Upon a determination by an associated controller that engine operating conditions warrant the introduction of EGR to-the intake manifold, a current signal is transmitted to the coil 130 via electrical connectors 168 to establish magnetic fields "A" and "B", shown in FIG. 8 and 9. The magnetic fields cause an opening force to be exerted on the armature 146 in the direction of the valve stem axis and opposing the bias exerted by the spring 112, and the differential pressure across the valve member 94, in the closing direction. As the force generated by the magnetic fields exceeds the spring bias and differential pressure load, the armature 146 and the attached valve assembly 16 move axially such that the valve member is unseated from valve seat 52, as illustrated in FIG. 3. As the valve opens, exhaust gas flows from the exhaust gas passage 178 through the passage 44 in the EGR base housing 22 to the intake passage 180. Exhaust gas is prevented from escaping the EGR valve 10 by the seal established at the interface of the valve stem passage 80 of the actuator housing member 56 and the valve stem opening 54 in the EGR base housing 22. Simultaneously, passage of exhaust gas from the base assembly 14 to the actuator assembly 18 is blocked by the face seal established between bearing 98 and shoulder 84 and the close tolerance of the valve stem in the bearing opening 100.

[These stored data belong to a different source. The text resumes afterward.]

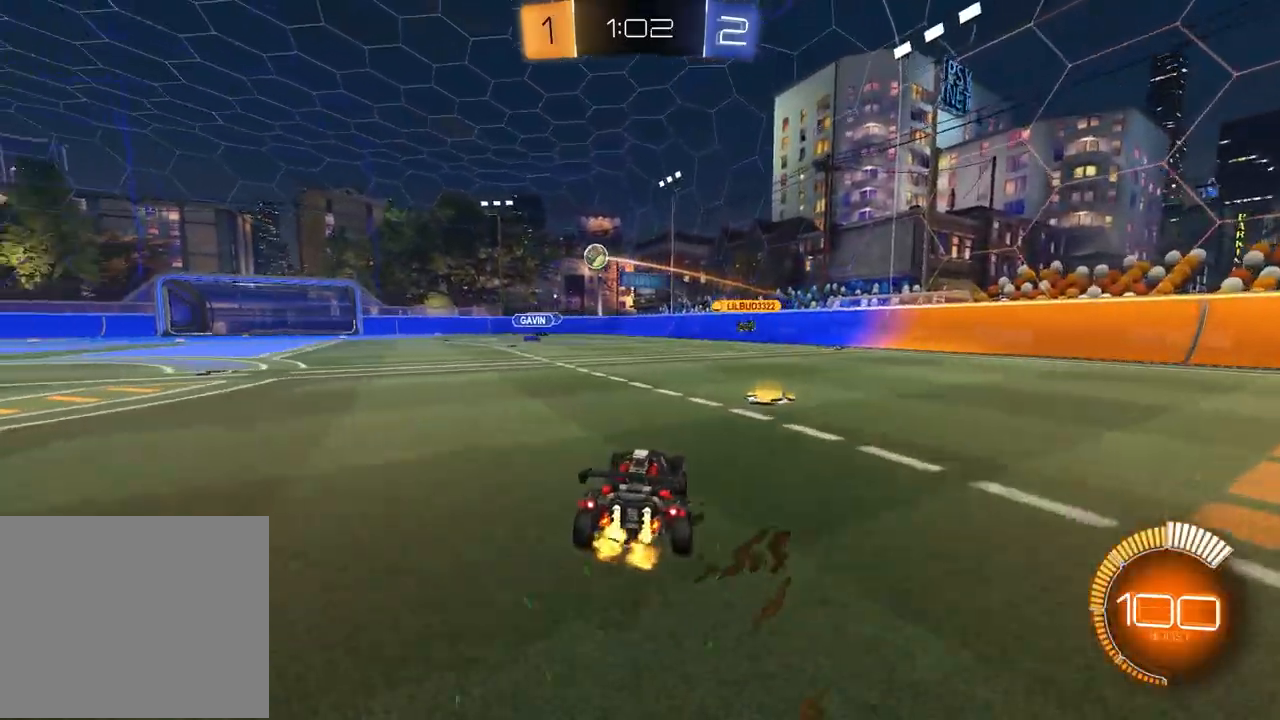
{"buttons": ["R1", "R2"], "left_stick": "up", "right_stick": "center", "events": [[117, "R1", "down"], [417, "left_stick", "up"], [433, "CROSS", "down"], [483, "CROSS", "up"]]}
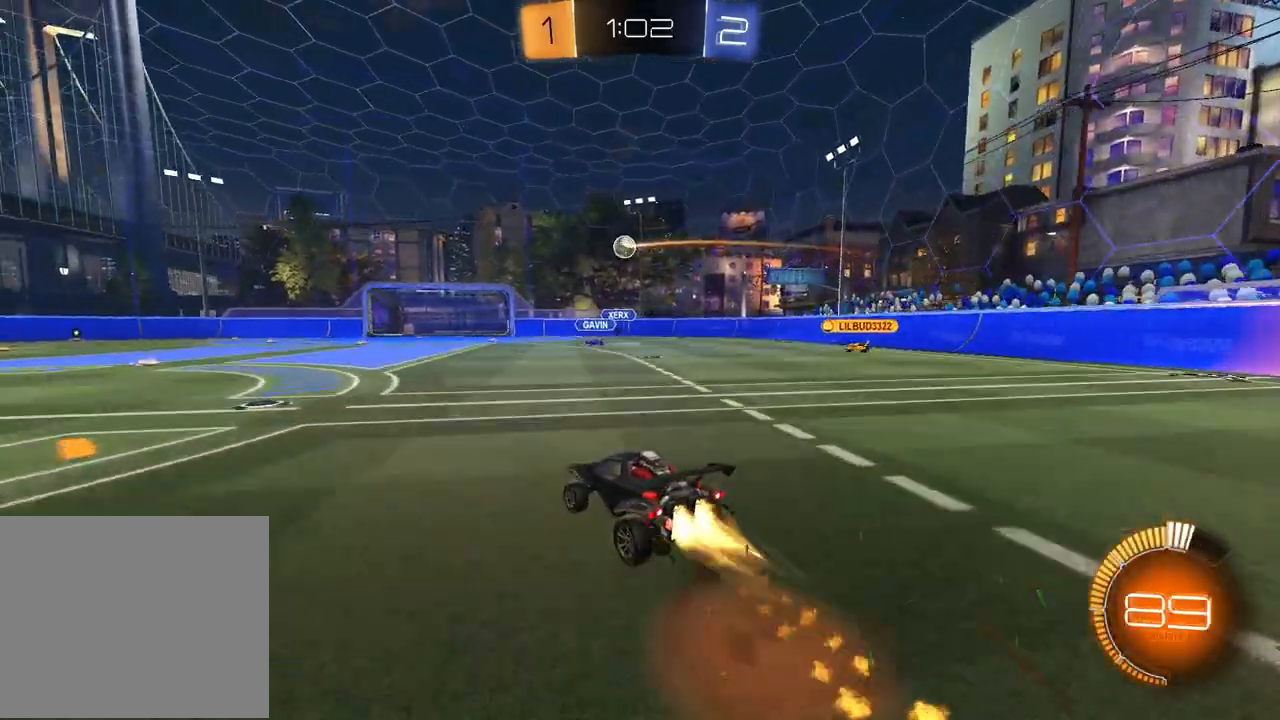
{"buttons": ["R1", "R2"], "left_stick": "down-right", "right_stick": "center", "events": [[33, "CROSS", "down"], [83, "left_stick", "left"], [133, "left_stick", "down"], [183, "CROSS", "up"], [217, "left_stick", "down-right"]]}
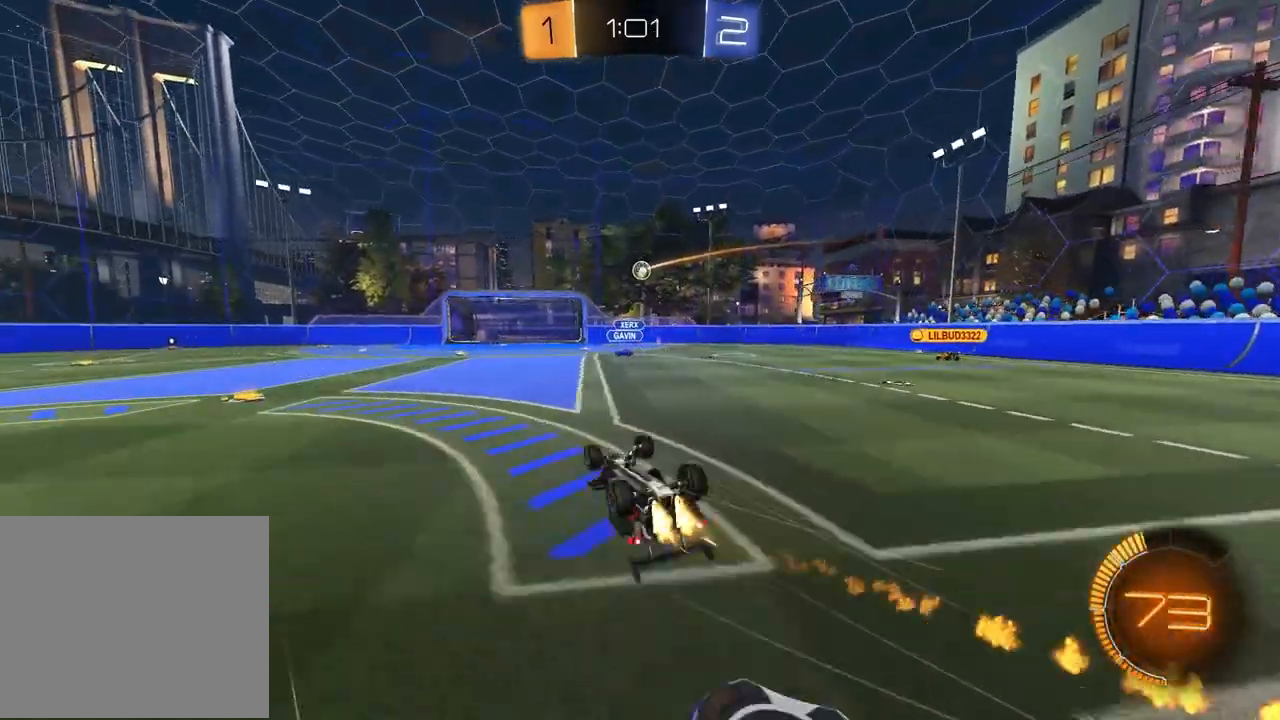
{"buttons": ["R2"], "left_stick": "center", "right_stick": "center", "events": [[17, "R1", "up"], [33, "R2", "up"], [33, "left_stick", "down-left"], [50, "L1", "down"], [233, "R2", "down"], [333, "L1", "up"], [333, "left_stick", "center"]]}
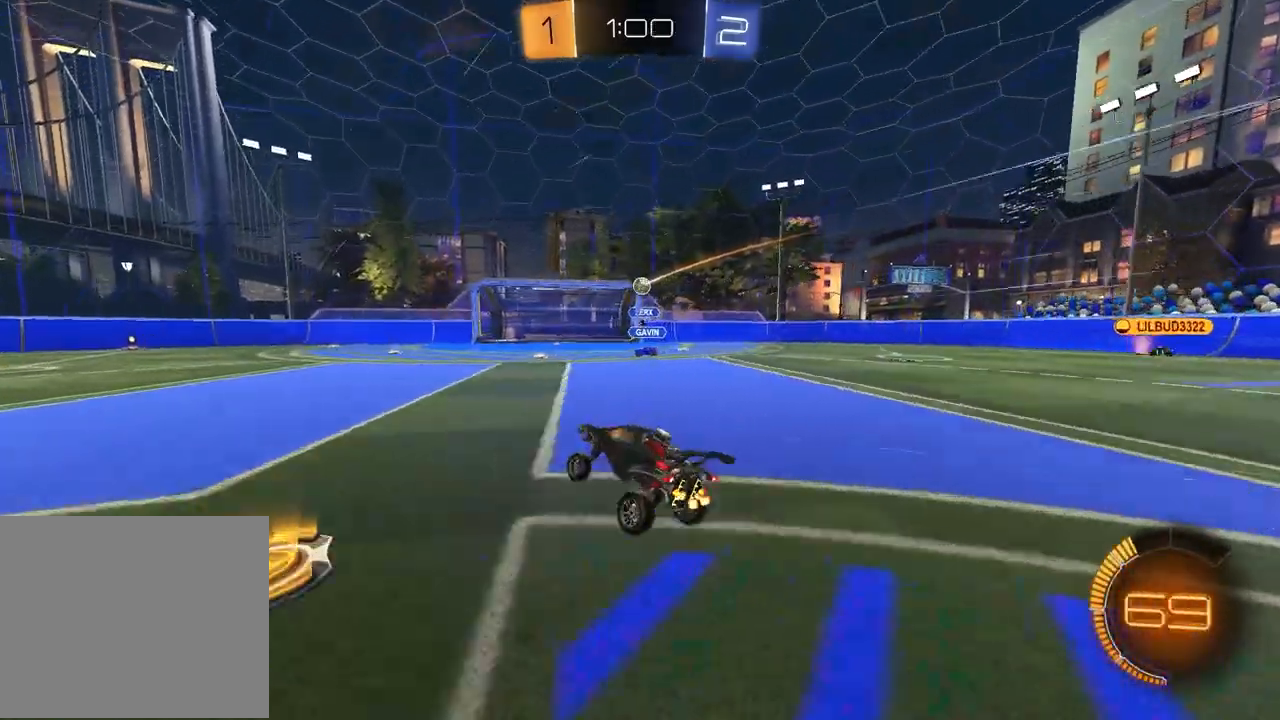
{"buttons": ["DPAD_LEFT"], "left_stick": "center", "right_stick": "center", "events": [[300, "R2", "up"], [500, "DPAD_LEFT", "down"]]}
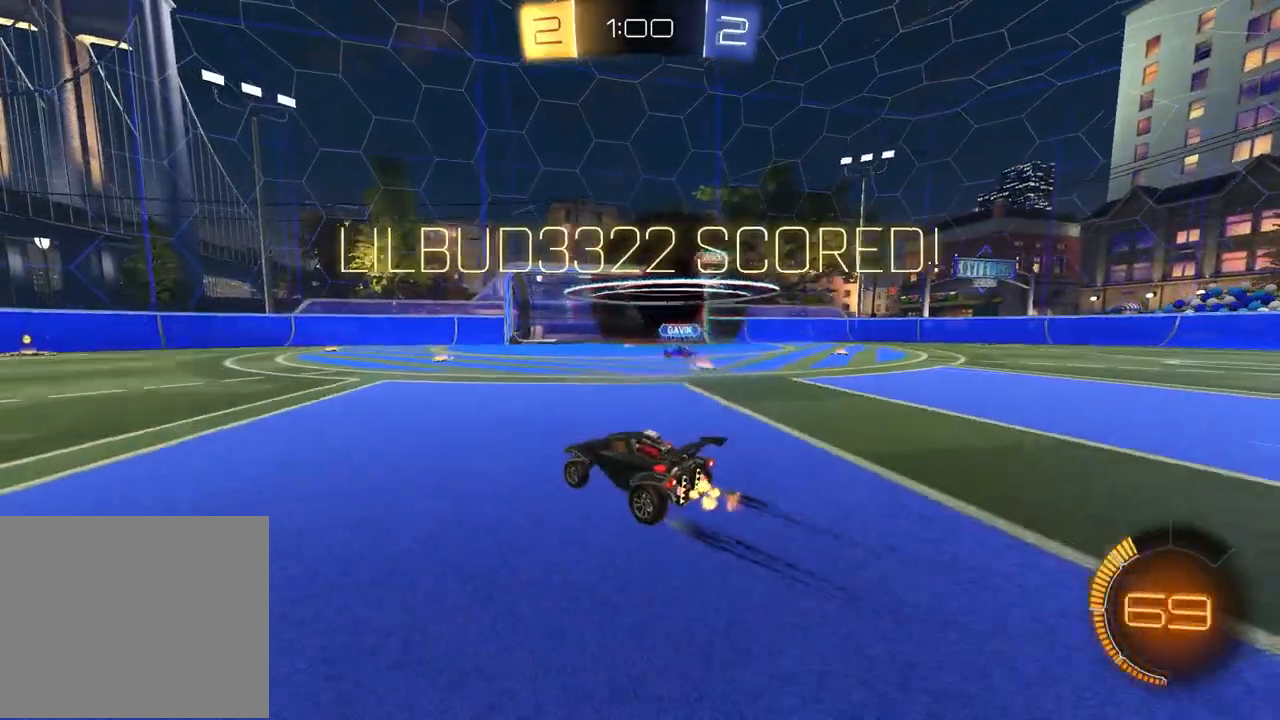
{"buttons": ["R1", "R2"], "left_stick": "left", "right_stick": "center", "events": [[83, "DPAD_LEFT", "up"], [150, "DPAD_UP", "down"], [250, "DPAD_UP", "up"], [333, "R2", "down"], [367, "TRIANGLE", "down"], [450, "left_stick", "left"], [500, "R1", "down"], [500, "TRIANGLE", "up"]]}
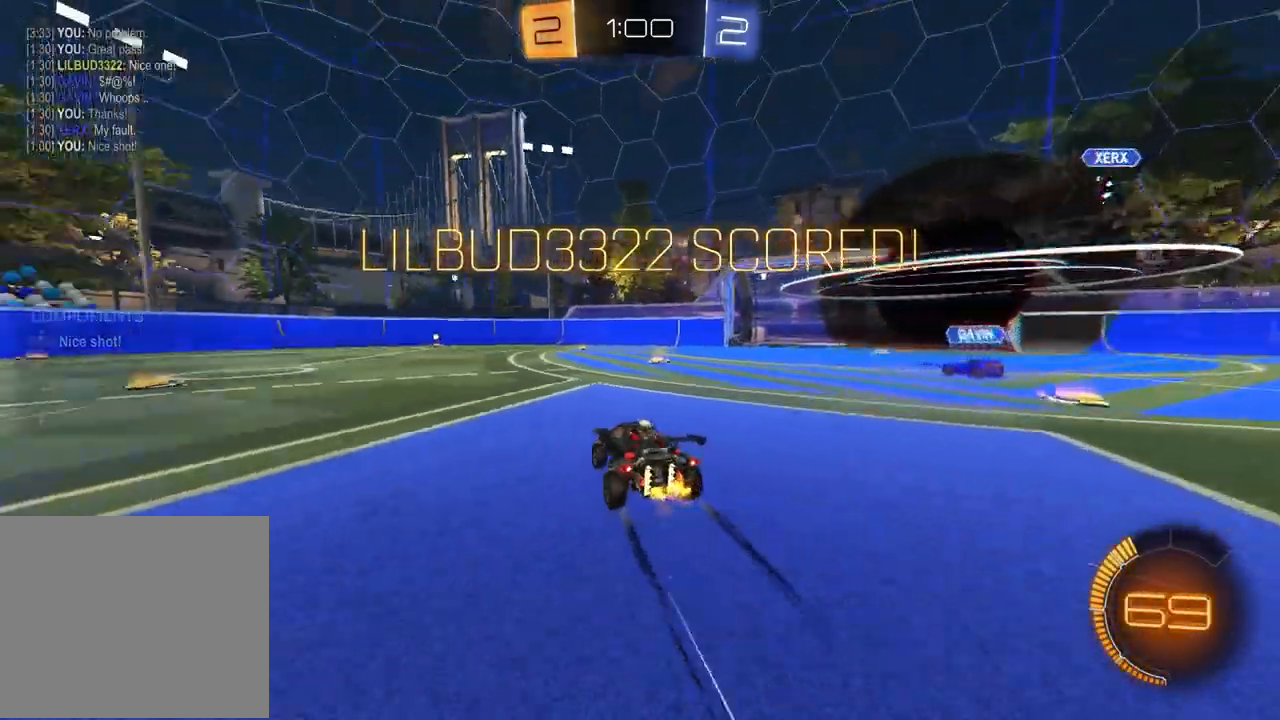
{"buttons": ["CROSS", "L1", "R1", "R2"], "left_stick": "up-left", "right_stick": "center", "events": [[83, "left_stick", "up-left"], [200, "R1", "up"], [433, "R1", "down"], [450, "CROSS", "down"], [483, "L1", "down"]]}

The foregoing description of the preferred embodiment of the invention has been presented for the purpose of illustration and description. It is not intended to be exhaustive nor is intended to limit the invention to the precise form disclosed. It will be apparent to those skilled in the art that the disclosed embodiments may be modified in light of the above teachings. The embodiments described are chosen to provide an illustration of the principles of the invention and its practical application to thereby enable one of ordinary skill in the art to utilize the invention in various embodiments and with various modifications as are suited to the particular use contemplated. Therefore, the foregoing description is to be considered exemplary, rather than limiting, and the true scope of the invention is that described in the following claims.